ROANOKE TIMES

                         Roanoke Times
                 Copyright (c) 1995, Landmark Communications, Inc.

DATE: THURSDAY, July 29, 1993                   TAG: 9307290209
SECTION: VIRGINIA                    PAGE: C3   EDITION: NEW RIVER VALLEY 
SOURCE: The Washington Post
DATELINE:                                 LENGTH: Medium


ARSON CLUES SOUGHT IN PARK LANDMARK FIRE

Manassas National Battlefield Park officials are trying to determine whether arson caused a fire that heavily damaged a historic landmark in the Prince William County park Monday night.

"The house has no electricity, no water, no appliances, so you can't say the fire may have been caused by a curling iron that was left turned on or anything like that," Park Superintendent Kenneth Abschnikat said of the fire at the Robinson House. "It was just a shell of a house that we used for storing chairs, desks and supplies."

Abschnikat said park officials are looking into whether the fire at the house, on the site of what was once a freed slave's home, might have been racially motivated or linked to graffiti that appeared on the house this month about gays in the military.
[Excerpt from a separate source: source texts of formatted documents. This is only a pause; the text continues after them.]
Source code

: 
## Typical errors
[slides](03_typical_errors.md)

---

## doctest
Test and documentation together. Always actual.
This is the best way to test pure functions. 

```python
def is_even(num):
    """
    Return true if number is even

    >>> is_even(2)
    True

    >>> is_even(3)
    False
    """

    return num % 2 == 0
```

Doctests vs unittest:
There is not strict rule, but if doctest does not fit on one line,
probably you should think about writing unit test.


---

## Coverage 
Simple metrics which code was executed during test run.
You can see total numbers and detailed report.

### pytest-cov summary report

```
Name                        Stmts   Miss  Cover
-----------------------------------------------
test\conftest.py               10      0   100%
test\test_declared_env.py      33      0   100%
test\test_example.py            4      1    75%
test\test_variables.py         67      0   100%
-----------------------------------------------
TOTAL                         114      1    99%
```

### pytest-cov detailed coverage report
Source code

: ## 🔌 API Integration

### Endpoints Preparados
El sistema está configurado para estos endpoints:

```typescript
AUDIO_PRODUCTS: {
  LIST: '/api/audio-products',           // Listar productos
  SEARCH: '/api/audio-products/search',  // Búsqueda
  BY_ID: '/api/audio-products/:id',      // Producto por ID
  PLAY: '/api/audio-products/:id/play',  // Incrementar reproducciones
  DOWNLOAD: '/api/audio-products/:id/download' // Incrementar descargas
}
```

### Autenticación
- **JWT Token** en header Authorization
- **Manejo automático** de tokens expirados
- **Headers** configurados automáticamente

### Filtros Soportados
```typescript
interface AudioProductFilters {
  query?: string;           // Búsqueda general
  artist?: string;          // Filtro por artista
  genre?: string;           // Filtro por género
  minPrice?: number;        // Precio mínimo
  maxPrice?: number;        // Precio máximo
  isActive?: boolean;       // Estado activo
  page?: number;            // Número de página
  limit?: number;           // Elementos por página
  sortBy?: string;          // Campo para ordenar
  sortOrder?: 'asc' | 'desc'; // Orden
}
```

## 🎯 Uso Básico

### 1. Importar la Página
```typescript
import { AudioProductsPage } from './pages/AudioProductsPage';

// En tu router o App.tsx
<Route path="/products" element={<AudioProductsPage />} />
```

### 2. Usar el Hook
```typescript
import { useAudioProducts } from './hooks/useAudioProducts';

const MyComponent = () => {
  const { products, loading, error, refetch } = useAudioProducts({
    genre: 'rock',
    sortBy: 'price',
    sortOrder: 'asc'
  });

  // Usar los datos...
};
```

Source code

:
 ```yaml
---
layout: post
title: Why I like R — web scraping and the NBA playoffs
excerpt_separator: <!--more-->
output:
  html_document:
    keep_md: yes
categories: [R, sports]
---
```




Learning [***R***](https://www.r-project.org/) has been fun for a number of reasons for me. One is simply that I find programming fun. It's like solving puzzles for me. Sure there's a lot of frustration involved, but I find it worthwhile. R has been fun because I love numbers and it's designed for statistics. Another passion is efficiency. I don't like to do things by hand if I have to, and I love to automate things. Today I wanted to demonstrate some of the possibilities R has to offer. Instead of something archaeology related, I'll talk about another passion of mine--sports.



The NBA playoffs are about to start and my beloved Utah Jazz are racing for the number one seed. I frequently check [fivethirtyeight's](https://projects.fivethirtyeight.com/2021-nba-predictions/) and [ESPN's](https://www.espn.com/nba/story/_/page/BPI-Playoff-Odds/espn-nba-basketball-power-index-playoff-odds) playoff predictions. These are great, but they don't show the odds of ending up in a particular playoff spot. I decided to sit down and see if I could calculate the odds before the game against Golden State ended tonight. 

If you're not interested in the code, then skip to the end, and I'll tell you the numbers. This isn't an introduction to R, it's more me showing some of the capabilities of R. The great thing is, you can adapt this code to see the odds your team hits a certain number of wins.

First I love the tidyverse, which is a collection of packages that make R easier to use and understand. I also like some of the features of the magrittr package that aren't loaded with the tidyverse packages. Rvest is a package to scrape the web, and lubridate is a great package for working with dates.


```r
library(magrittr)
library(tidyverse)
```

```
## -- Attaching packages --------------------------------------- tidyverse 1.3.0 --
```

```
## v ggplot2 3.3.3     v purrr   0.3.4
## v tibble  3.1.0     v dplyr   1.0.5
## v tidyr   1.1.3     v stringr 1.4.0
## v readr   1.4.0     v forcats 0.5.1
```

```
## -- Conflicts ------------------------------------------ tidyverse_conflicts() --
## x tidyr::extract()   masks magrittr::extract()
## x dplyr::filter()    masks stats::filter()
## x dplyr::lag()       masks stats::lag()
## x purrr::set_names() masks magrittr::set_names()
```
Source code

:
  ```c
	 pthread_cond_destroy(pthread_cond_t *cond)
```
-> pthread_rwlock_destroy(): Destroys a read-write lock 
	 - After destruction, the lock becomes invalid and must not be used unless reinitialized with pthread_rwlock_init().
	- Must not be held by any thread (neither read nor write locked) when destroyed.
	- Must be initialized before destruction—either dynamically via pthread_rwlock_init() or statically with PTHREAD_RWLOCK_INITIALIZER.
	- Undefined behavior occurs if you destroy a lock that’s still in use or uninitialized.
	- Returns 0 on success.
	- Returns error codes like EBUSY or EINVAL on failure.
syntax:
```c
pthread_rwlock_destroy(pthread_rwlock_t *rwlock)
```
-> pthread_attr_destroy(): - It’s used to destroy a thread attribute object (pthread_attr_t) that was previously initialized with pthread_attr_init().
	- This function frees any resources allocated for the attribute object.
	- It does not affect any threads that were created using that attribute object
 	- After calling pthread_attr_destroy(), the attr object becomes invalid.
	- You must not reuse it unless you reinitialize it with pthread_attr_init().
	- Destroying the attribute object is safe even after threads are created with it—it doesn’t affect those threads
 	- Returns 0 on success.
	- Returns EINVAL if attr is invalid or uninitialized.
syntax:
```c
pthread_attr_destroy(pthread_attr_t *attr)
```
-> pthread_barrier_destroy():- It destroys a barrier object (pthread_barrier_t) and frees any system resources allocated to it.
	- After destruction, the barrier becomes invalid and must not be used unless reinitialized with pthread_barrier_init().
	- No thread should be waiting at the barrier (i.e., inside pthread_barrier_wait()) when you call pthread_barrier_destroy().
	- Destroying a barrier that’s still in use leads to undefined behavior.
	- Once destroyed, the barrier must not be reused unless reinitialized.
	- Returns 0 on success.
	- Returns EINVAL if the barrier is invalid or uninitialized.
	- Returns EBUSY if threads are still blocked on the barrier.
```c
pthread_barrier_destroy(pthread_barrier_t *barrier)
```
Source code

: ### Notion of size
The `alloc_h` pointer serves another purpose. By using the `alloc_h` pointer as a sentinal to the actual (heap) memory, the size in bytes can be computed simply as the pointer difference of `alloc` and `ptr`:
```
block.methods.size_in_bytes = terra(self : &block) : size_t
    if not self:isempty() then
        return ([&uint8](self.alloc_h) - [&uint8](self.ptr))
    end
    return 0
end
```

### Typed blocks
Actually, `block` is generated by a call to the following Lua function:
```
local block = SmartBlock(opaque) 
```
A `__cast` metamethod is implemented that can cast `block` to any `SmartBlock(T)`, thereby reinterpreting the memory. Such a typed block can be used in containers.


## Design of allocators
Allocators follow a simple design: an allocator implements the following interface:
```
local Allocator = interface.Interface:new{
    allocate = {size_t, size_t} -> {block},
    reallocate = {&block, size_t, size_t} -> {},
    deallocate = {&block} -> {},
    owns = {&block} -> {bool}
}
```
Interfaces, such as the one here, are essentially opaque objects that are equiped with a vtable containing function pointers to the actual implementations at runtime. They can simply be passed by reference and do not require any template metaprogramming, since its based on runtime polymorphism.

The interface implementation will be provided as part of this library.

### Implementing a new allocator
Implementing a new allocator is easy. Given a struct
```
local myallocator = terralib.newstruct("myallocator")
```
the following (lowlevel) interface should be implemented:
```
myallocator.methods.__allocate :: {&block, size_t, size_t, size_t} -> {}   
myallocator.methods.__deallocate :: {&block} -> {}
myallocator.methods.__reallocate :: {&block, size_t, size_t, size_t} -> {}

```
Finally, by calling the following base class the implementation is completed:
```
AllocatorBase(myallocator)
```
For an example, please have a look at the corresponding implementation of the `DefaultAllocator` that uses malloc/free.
The graffiti, which had been removed, said, "Gays in Army Yeah."

The two-story frame house, whose interior was not open to the public, dates from the 1920s and occupies the site of an 1855 one-story frame house that was owned by a free black man, James Robinson, known as "Gentleman Jim."

"It's another act of hate very similar to what mankind has experienced throughout the ages," said Robinson's great-great-grandson, Richard R. Robinson, 55, a retired Army colonel and retired U.S. Census Bureau security director, who lives in Washington, D.C. "A marker has clearly and publicly identified the house as a freedman's place as of about a year and a half ago."

During the Civil War's two battles of Manassas, in 1861 and 1862, the original house was used as a field hospital for Confederate troops, Abschnikat said.

Robinson also built an inn near the original house.

Although the current house bears little resemblance to its historic predecessor, it is valuable as a visual landmark on the site, according to U.S. Park Service literature. The original house was expanded in the 1880s and demolished and rebuilt in 1926.